Used parts in auto repair
Wednesday, October 27, 2010
With winter looming and costs going up, the use of used parts may make the difference whether a car or truck is repaired immediately.
In fact, the cost of replacement parts may make a difference in whether a vehicle is repaired at all.
Recently, Gene Leeper, Leeper Auto Repair, commented that if new parts had been all that were available, it may not have been cost effective to repair one four-wheel-drive pickup at all.
The particular vehicle, a farm truck, had a broken universal joint in a front drive axle. The truck also needed a ball joint and brakes.
While used ball joints and brakes are not feasible, a used axle shaft with universal joint was a strong possibility.
What made it a certainty was the difference between a new axle shaft at about $420 and a used one at $120.
The job itself, estimated at about three hours work, is not that difficult for an experienced mechanic.

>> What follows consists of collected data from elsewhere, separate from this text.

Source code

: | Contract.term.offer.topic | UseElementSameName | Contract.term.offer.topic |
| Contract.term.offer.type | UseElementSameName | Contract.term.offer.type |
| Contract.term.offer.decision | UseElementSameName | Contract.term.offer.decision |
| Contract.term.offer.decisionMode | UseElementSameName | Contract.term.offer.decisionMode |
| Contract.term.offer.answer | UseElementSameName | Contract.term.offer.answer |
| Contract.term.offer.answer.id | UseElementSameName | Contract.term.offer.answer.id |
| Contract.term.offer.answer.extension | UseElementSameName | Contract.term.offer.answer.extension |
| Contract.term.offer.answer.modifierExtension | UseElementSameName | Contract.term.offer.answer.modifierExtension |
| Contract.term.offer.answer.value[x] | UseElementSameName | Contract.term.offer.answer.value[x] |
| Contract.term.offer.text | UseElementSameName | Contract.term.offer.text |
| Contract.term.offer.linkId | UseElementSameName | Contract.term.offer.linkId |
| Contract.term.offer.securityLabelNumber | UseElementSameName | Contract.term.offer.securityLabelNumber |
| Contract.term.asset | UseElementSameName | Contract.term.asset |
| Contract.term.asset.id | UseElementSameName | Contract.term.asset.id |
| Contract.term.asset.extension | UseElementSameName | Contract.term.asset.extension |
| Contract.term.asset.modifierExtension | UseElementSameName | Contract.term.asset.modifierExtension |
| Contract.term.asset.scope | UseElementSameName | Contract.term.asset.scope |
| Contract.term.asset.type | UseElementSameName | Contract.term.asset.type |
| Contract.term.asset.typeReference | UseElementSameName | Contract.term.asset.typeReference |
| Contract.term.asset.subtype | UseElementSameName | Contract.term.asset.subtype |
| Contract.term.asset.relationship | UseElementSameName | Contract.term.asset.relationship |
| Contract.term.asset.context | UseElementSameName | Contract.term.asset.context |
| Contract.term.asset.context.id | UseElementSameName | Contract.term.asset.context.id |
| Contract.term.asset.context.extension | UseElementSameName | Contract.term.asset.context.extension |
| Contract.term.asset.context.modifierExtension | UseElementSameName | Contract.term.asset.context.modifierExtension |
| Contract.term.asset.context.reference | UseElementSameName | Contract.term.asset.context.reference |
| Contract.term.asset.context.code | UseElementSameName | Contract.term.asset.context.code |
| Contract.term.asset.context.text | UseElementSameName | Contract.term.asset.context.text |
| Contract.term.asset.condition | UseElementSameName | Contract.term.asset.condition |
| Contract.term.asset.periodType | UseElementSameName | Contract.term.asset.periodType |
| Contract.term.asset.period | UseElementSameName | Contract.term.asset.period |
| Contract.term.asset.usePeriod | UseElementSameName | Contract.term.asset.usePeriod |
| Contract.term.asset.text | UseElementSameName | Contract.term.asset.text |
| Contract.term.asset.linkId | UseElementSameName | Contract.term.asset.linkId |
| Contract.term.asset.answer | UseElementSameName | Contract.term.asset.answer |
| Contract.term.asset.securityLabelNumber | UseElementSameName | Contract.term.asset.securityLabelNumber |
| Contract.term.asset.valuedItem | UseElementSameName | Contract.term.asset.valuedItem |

But a final bill $300 less because of used parts could easily make a difference in whether an older vehicle is repaired and put back in service.
In another pickup, a drive train problem resulted in a destroyed transmission. Although the transmission being installed is technically used, and therefore much less costly than a brand new one, the replacement transmission is out of a 2010 pickup which had about 1,000 miles on it before it was wrecked and parted out.
That kind of deal doesn’t come along everyday, but when it does, the life of the vehicle can be greatly lengthened.